What is a Mallet Finger?

Mallet finger occurs when the tendon that straightens the tip of the finger (usually the middle, ring, or small) is torn or ruptured. The injury is typically caused by an object, such as a ball, hitting the tip of the finger. The most noticeable symptoms are drooping of the fingertip and inability to straighten without assistance. Additional symptoms may include pain, swelling, and/or bruising. 

How is a Mallet Finger Diagnosed?

The diagnosis is evident by the appearance of the finger.  However, x-rays are taken to determine if a piece of bone pulled away with the tendon, and to see if joint is aligned.

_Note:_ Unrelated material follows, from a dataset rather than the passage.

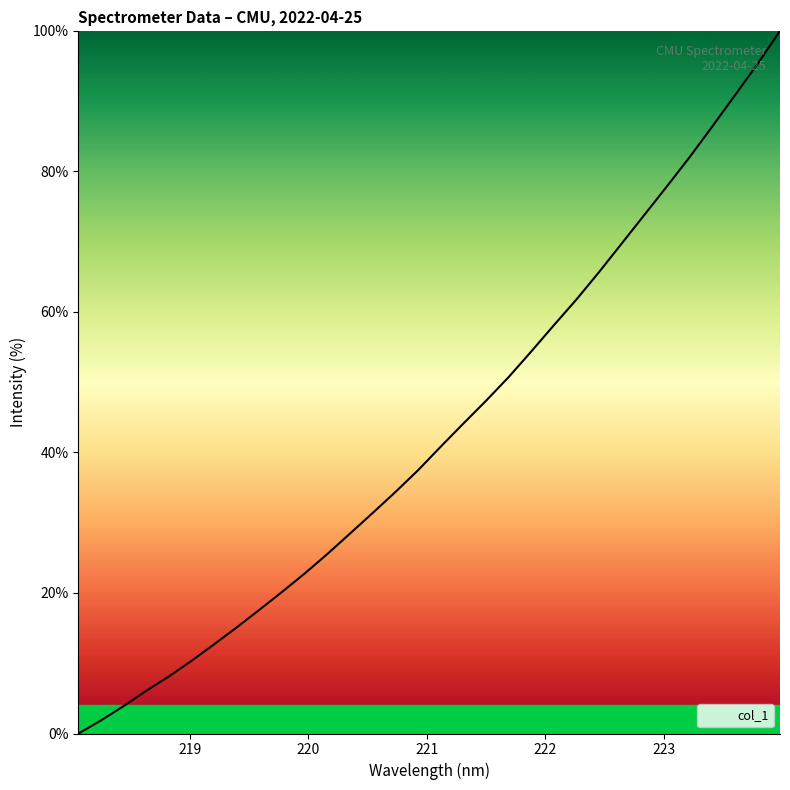

Reading left to right, what are all the values shown in this chart?

0.0	1.9	3.9	6.1	8.1	10.4	12.7	15.1	17.6	20.2	22.8	25.6	28.5	31.4	34.4	37.5	40.8	44.1	47.4	50.7	54.4	58.1	61.8	65.7	69.7	73.8	77.9	82.0	86.4	90.8	95.3	100.0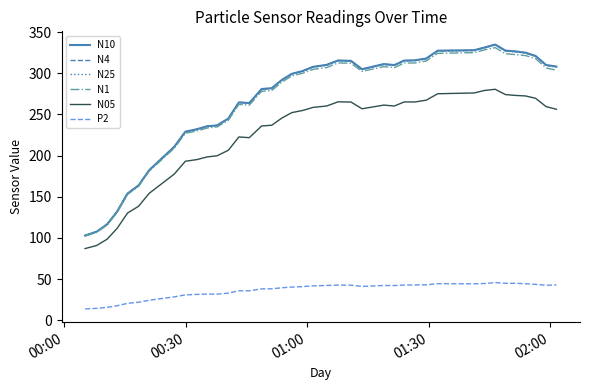

Which series has the widest spread of values?

N10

How is Mallet Finger Treated?

Mallet finger is—in the majority of cases—treated without surgery using a small finger splint. When properly and consistently worn, the splint holds the fingertip straight, which gives the tendon time to heal. After about 8-weeks splinting, the injury is re-evaluated and, depending on the amount of healing that has taken place, the splint may be removed.  Many different types of splints are available, and the “right one” is individualized to the patient. Surgery is reserved for patients who have a displaced fracture or joint that needs to be realigned.  Alternatively, in rare instances, if it is not feasible to wear the external splint,  a surgery using a small pin to keep the finger straight is performed.